*** EXERCISE INPUTS Section Begins ***

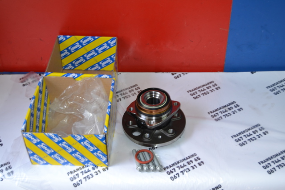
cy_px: 95
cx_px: 142
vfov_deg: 28.0
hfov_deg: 41.1
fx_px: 380
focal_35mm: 48
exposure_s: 1/80
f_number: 4.5
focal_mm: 32
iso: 400
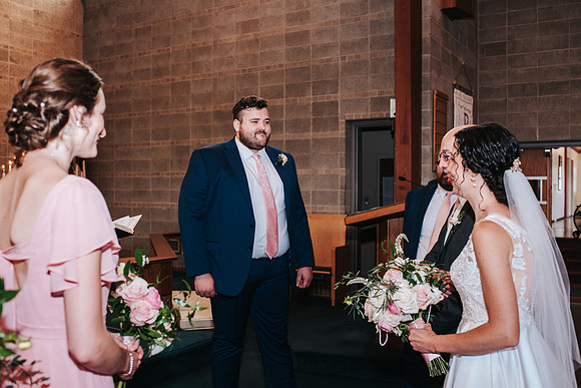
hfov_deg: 51.9
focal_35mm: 37
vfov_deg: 36.0
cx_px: 290
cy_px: 194
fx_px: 597
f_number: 3.2
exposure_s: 1/125
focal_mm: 35
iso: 1000
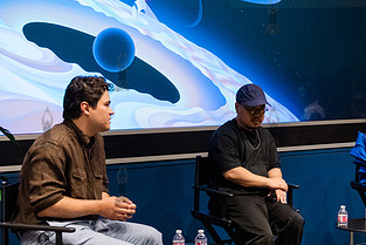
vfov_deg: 19.8
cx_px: 285
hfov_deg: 28.7
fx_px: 702
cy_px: 127
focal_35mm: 69
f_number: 3.5
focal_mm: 35
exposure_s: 1/250
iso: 6400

*** EXERCISE INPUTS Section Ends ***

WHAT THE EXERCISE ASKS >> Leaving out any images, restate every record word for word.

TASK RESPONSE >>
cy_px: 95
cx_px: 142
vfov_deg: 28.0
hfov_deg: 41.1
fx_px: 380
focal_35mm: 48
exposure_s: 1/80
f_number: 4.5
focal_mm: 32
iso: 400
hfov_deg: 51.9
focal_35mm: 37
vfov_deg: 36.0
cx_px: 290
cy_px: 194
fx_px: 597
f_number: 3.2
exposure_s: 1/125
focal_mm: 35
iso: 1000
vfov_deg: 19.8
cx_px: 285
hfov_deg: 28.7
fx_px: 702
cy_px: 127
focal_35mm: 69
f_number: 3.5
focal_mm: 35
exposure_s: 1/250
iso: 6400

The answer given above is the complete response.